Forum Umwelt und Entwicklung - Rundbrief 1/2009
Schwerpunkt

Zertifiziertem Papier gehört die Zukunft
In Deutschland wächst die Nachfrage nach zertifizierten Papieren aus nachhaltiger Waldbewirtschaftung

Von Johannes Zahnen und Helma Brandlmaier


Wälder sind viel mehr als Holz: Sie beherbergen - je nach Schätzung - bis zu 80 Prozent aller Tier- und Pflanzenarten, stabilisieren als größter Kohlenstoffspeicher an Land unser Weltklima, speichern den Großteil unserer globalen Süßwasserreserven, verhindern Bodenerosionen und Überschwemmungen, sind Lebensraum und Speisekammer für mehrere hundert Millionen Menschen.
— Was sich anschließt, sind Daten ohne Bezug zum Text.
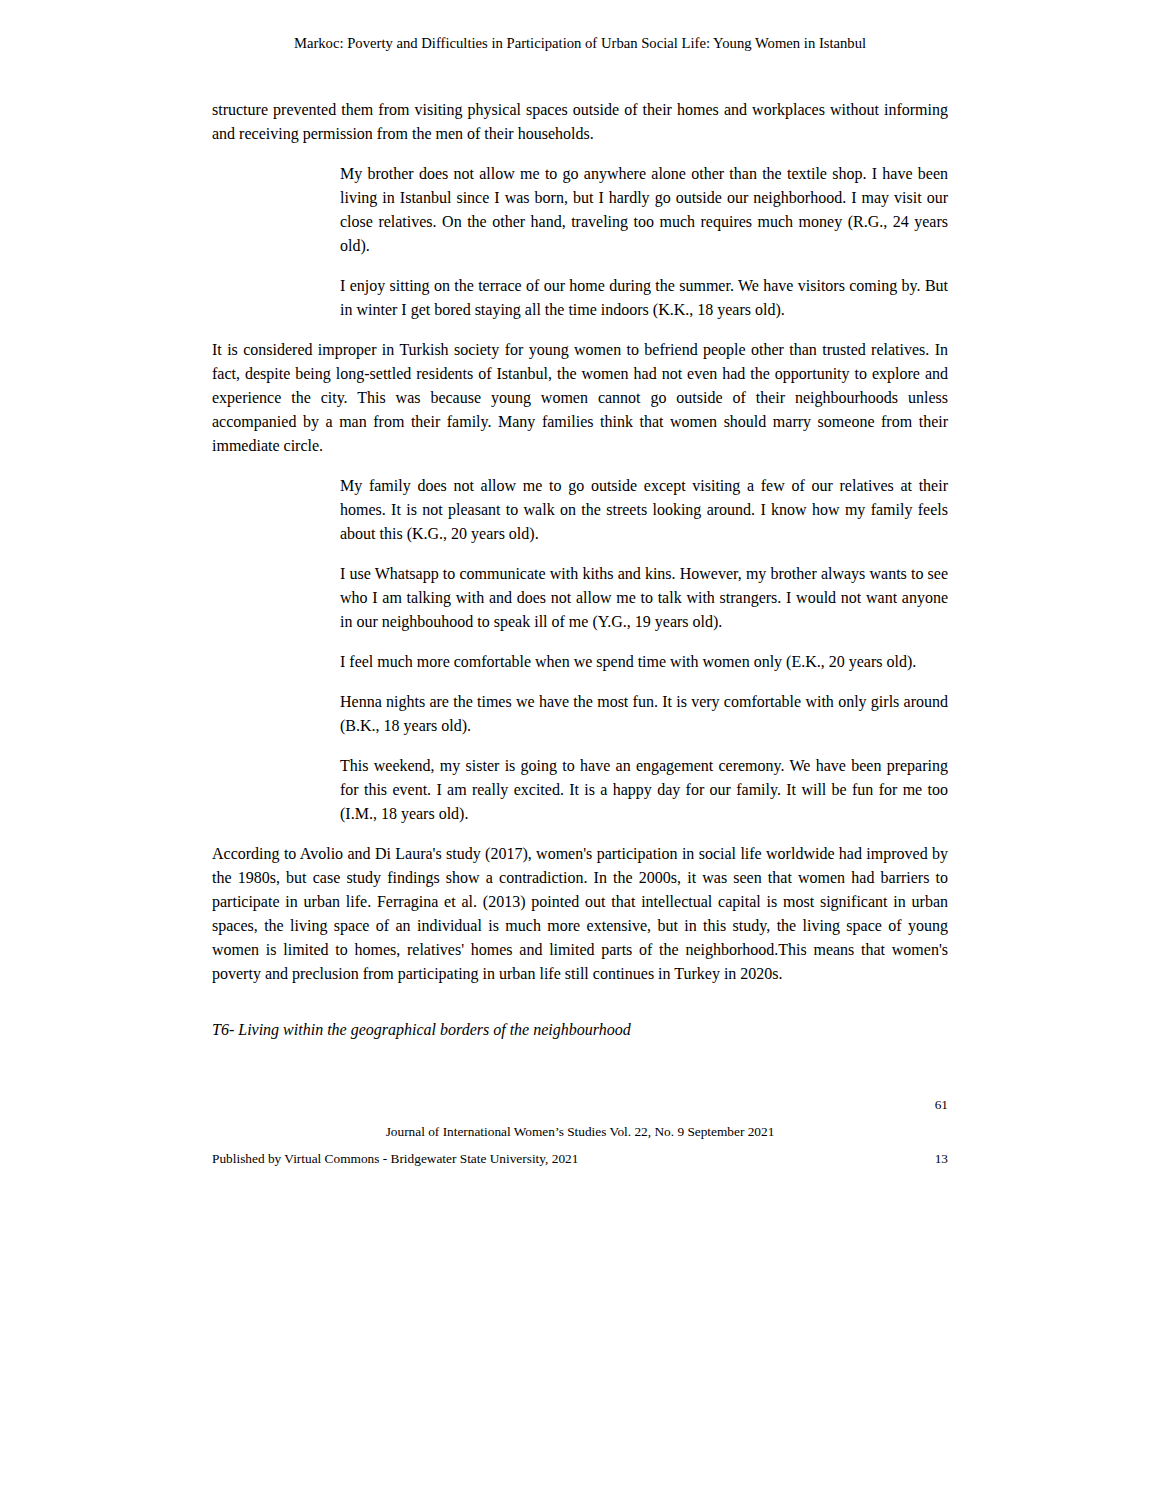Markoc: Poverty and Difficulties in Participation of Urban Social Life: Young Women in Istanbul
structure prevented them from visiting physical spaces outside of their homes and workplaces without informing and receiving permission from the men of their households.
My brother does not allow me to go anywhere alone other than the textile shop. I have been living in Istanbul since I was born, but I hardly go outside our neighborhood. I may visit our close relatives. On the other hand, traveling too much requires much money (R.G., 24 years old).
I enjoy sitting on the terrace of our home during the summer. We have visitors coming by. But in winter I get bored staying all the time indoors (K.K., 18 years old).
It is considered improper in Turkish society for young women to befriend people other than trusted relatives. In fact, despite being long-settled residents of Istanbul, the women had not even had the opportunity to explore and experience the city. This was because young women cannot go outside of their neighbourhoods unless accompanied by a man from their family. Many families think that women should marry someone from their immediate circle.
My family does not allow me to go outside except visiting a few of our relatives at their homes. It is not pleasant to walk on the streets looking around. I know how my family feels about this (K.G., 20 years old).
I use Whatsapp to communicate with kiths and kins. However, my brother always wants to see who I am talking with and does not allow me to talk with strangers. I would not want anyone in our neighbouhood to speak ill of me (Y.G., 19 years old).
I feel much more comfortable when we spend time with women only (E.K., 20 years old).
Henna nights are the times we have the most fun. It is very comfortable with only girls around (B.K., 18 years old).
This weekend, my sister is going to have an engagement ceremony. We have been preparing for this event. I am really excited. It is a happy day for our family. It will be fun for me too (I.M., 18 years old).
According to Avolio and Di Laura's study (2017), women's participation in social life worldwide had improved by the 1980s, but case study findings show a contradiction. In the 2000s, it was seen that women had barriers to participate in urban life. Ferragina et al. (2013) pointed out that intellectual capital is most significant in urban spaces, the living space of an individual is much more extensive, but in this study, the living space of young women is limited to homes, relatives' homes and limited parts of the neighborhood.This means that women's poverty and preclusion from participating in urban life still continues in Turkey in 2020s.
T6- Living within the geographical borders of the neighbourhood
61
Journal of International Women’s Studies Vol. 22, No. 9 September 2021
Published by Virtual Commons - Bridgewater State University, 2021 13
Mit ihren unzähligen Medizinalpflanzen sind Wälder außerdem eine schier unerschöpfliche Apotheke für unsere Gesundheitsvorsorge. Und schließlich sind Wälder ein nie versiegendes Vorratslager für Holz - zur Energiegewinnung, als Baustoff und als Grundstoff für Papier. Doch illegaler Holzeinschlag, Brandrodung, Umwandlung in Agrarland und nicht nachhaltige Forstwirtschaft haben zu einem dramatischen Niedergang der Wälder geführt: Rund um den Globus gehen jede Minute mindestens 28 Hektar Wald verloren - so viel wie 38 Fußballfelder. Der meiste Wald schwindet in den artenreichen Tropen. Doch auch in vielen Industriestaaten wie Deutschland ist der Wald zu über 99 Prozent nicht mehr ursprünglich und besteht häufig aus ökologisch öden Nadelbaum-Monokulturen.


Papier wird immer begehrter

Fast jeder zweite industriell gefällte Baum auf der Welt wird zu Papier verarbeitet. Weltweit werden derzeit pro Tag eine Million Tonnen Papier verbraucht, Tendenz steigend. Daher trägt die Papierindustrie eine besondere Verantwortung, für den Erhalt der Wälder auf nachweislich nachhaltig produziertes Holz umzusteigen. Herausgefordert ist aber auch der verantwortliche Konsument - besonders in Industrieländern wie Deutschland. Ein durchschnittlicher Deutscher verbraucht über 250 Kilogramm Papier pro Jahr. Insgesamt verbrauchte Deutschland damit mehr Papier als Afrika und Südamerika zusammen. Deutschland ist mit 22,6 Millionen Tonnen Papier der größte Papierproduzent Europas, exportiert rund 60 Prozent seiner jährlichen Papierproduktion (13,4 Millionen Tonnen) und ist zudem nach den USA der zweitgrößte Papierimporteur weltweit. Deutschland ist zudem mit vier Millionen Tonnen nach den USA der zweitgrößte Zellstoffimporteur der Welt. Die beiden Tropenwaldländer Brasilien und Indonesien liefern zusammen mit rund einer Million Tonnen rund 25 Prozent des gesamten von Deutschland importierten Zellstoffs. In beiden Tropenländern wurden und werden dafür riesige Flächen Regenwald vernichtet.


Nachhaltige Nutzung

Diesem fortschreitenden Niedergang der Wälder wirkungsvoll Einhalt zu gebieten, gelingt nicht allein mit Schutzprojekten, sondern vor allem auch durch eine Natur schonende Nutzung ihres Holzes. Das heißt: Wenn Holz aus einem Wald entnommen wird, müssen seine ökologischen und sozialen Funktionen erhalten bleiben. Dazu gehört zunächst, dass nicht mehr Holz entnommen werden darf als nachwachsen kann. Darüber hinaus müssen noch eine Vielzahl weiterer ökologischer und sozialer Aspekte berücksichtigt werden.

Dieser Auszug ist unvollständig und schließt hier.